I think seperate training needs relabeling of the keypose. Could you please show me how it is done in the code? Thank you!

— Reply to this email directly, view it on GitHub https://github.com/zhouxian/act3d-chained-diffuser/issues/11#issuecomment-1869846484, or unsubscribe https://github.com/notifications/unsubscribe-auth/AEV4V6OHGFX73HADGXKNZHTYLNVWZAVCNFSM6AAAAABBDMKP3GVHI2DSMVQWIX3LMV43OSLTON2WKQ3PNVWWK3TUHMYTQNRZHA2DMNBYGQ . You are receiving this because you commented.Message ID: @.***>

ManUtdMoon commented 8 months ago

The paper mentioned that goal gripper pose is not ground truth but predicted by the action detector. Therefore, during training, I think the target keypose should be relabeled by act3d instead of taking from the ground truth.
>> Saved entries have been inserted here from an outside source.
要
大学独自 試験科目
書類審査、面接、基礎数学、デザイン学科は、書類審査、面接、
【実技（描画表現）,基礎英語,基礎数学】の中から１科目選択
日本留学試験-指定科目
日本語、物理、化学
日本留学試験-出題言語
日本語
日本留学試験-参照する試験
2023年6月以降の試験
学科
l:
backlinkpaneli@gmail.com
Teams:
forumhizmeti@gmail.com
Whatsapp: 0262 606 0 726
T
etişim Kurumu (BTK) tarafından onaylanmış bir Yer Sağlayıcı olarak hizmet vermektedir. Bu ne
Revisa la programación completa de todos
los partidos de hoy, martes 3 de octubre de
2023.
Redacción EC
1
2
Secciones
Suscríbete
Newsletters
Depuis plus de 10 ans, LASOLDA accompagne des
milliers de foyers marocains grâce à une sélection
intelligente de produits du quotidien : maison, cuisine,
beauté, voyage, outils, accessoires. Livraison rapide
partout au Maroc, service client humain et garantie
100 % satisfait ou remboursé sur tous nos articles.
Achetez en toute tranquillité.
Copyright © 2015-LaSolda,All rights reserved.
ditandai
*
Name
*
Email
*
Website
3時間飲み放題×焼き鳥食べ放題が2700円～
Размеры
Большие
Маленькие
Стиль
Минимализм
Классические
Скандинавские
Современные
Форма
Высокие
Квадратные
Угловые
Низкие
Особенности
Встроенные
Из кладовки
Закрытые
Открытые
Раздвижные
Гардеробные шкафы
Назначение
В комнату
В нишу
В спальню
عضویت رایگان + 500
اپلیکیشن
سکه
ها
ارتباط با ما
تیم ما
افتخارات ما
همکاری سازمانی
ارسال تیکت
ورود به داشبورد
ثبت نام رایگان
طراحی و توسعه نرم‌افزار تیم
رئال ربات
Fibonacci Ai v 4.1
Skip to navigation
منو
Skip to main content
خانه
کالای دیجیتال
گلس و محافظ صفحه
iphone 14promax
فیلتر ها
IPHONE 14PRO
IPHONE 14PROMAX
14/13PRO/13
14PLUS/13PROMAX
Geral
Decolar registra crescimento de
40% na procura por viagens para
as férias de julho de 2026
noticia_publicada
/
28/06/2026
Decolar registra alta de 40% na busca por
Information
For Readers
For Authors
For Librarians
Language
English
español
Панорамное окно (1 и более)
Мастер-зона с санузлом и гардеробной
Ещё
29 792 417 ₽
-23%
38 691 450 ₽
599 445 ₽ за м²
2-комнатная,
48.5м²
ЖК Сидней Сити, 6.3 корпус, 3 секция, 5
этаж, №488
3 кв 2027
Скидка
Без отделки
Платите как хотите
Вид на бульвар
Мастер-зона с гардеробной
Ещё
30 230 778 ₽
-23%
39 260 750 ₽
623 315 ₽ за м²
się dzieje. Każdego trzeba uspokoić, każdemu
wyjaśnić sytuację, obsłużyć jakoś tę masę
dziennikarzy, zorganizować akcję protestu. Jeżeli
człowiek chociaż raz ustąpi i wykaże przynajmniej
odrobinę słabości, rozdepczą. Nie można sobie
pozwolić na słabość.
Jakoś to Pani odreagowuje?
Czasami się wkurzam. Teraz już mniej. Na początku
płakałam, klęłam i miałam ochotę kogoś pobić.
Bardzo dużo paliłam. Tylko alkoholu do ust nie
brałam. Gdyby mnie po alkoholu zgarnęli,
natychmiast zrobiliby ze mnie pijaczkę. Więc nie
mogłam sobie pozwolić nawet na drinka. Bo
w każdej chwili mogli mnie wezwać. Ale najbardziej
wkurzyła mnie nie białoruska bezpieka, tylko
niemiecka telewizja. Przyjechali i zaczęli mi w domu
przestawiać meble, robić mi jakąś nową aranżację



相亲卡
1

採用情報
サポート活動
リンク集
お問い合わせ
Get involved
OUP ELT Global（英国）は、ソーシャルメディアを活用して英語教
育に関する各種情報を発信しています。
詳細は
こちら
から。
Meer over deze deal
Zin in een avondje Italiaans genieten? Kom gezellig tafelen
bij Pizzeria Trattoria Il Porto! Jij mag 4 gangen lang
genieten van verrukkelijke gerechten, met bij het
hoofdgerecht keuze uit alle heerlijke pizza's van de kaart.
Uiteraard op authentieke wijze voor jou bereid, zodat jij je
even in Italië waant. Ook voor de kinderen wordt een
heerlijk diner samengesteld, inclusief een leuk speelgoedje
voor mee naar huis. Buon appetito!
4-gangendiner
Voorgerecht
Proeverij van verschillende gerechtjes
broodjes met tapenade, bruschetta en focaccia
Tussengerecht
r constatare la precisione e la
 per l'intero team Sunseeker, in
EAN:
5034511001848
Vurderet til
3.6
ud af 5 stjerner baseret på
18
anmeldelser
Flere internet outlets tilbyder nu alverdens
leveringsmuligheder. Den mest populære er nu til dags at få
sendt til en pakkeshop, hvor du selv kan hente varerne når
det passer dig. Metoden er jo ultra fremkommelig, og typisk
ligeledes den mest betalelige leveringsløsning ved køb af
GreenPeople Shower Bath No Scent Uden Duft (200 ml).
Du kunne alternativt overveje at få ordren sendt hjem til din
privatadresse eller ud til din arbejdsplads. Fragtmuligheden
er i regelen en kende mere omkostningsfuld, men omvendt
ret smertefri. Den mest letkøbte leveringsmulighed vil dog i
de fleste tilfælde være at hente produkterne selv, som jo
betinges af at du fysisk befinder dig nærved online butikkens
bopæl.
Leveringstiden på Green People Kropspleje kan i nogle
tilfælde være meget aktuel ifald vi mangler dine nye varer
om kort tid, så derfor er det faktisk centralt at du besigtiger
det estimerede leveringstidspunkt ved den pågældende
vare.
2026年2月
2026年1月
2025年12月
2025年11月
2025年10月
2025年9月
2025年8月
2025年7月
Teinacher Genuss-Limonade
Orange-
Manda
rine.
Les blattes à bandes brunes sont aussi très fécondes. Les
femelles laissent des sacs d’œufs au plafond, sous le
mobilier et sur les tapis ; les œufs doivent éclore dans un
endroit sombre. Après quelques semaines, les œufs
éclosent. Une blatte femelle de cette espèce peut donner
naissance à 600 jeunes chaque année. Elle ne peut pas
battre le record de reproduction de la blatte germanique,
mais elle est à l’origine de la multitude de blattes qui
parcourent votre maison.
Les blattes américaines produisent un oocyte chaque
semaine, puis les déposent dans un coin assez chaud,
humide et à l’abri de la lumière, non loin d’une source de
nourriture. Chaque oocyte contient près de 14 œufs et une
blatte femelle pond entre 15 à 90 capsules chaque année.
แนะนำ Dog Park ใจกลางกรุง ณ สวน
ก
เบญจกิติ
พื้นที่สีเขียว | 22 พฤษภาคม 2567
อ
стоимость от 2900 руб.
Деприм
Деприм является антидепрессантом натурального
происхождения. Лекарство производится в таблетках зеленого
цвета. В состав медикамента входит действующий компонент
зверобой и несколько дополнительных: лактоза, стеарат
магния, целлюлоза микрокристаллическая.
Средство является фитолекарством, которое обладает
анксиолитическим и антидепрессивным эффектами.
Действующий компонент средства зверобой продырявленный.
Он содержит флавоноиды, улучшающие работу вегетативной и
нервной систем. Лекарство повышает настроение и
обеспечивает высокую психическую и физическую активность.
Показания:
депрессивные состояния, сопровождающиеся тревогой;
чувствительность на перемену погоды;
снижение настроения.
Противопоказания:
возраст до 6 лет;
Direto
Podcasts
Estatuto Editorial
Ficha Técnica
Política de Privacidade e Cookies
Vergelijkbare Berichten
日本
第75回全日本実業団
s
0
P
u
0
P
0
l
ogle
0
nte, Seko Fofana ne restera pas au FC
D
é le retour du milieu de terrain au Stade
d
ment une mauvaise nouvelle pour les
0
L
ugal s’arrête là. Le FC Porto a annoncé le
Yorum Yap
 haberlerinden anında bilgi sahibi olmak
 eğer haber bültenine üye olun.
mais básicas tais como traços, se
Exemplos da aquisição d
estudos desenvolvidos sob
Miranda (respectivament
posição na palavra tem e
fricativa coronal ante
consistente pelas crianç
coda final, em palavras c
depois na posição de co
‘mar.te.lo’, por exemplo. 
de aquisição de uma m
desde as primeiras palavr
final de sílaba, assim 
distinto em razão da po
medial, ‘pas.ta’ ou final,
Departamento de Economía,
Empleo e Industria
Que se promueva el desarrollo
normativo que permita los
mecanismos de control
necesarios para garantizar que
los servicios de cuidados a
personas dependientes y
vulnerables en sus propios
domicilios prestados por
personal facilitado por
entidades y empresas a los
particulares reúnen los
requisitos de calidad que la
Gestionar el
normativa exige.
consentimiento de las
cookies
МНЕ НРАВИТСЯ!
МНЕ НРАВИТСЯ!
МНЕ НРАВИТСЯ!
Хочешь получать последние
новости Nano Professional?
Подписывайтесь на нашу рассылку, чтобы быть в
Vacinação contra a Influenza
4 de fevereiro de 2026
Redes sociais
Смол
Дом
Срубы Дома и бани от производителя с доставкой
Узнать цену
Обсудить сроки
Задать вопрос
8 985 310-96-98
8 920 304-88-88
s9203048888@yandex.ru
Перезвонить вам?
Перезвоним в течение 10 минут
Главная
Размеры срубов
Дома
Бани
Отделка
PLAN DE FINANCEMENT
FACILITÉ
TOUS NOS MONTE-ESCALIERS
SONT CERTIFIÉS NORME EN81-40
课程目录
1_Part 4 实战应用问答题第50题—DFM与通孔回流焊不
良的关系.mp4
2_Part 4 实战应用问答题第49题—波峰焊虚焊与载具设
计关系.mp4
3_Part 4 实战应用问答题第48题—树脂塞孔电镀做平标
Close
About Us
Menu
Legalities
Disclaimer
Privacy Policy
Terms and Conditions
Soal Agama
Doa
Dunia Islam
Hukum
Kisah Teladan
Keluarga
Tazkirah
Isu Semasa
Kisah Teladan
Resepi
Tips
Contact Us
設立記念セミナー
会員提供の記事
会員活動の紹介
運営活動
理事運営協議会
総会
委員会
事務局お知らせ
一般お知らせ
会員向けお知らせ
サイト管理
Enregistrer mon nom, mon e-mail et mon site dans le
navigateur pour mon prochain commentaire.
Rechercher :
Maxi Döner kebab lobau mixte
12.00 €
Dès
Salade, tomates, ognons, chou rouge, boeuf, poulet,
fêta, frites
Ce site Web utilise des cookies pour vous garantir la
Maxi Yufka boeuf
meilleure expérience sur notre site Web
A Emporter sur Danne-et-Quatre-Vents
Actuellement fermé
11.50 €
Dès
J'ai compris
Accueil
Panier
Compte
Is there something wrong with my understanding?

zhouxian commented 8 months ago

You can simply train them separately and use gt pose during training. At inference time act3d can be used to key pose prediction.

On Tue, Dec 26, 2023 at 5:17 PM Dongjie Yu @.***> wrote:

The paper mentioned that goal gripper pose is not ground truth but predicted by the action detector. Therefore, during training, I think the target keypose should be relabeled by act3d instead of taking from the ground truth. Is there something wrong with my understanding?

— Reply to this email directly, view it on GitHub https://github.com/zhouxian/act3d-chained-diffuser/issues/11#issuecomment-1869857650, or unsubscribe https://github.com/notifications/unsubscribe-auth/AEV4V6OBMFLKE7FVFYSXMYDYLNZKTAVCNFSM6AAAAABBDMKP3GVHI2DSMVQWIX3LMV43OSLTON2WKQ3PNVWWK3TUHMYTQNRZHA2TONRVGA . You are receiving this because you commented.Message ID: @.***>

ManUtdMoon commented 8 months ago

Thank you for your answers! Have a nice day!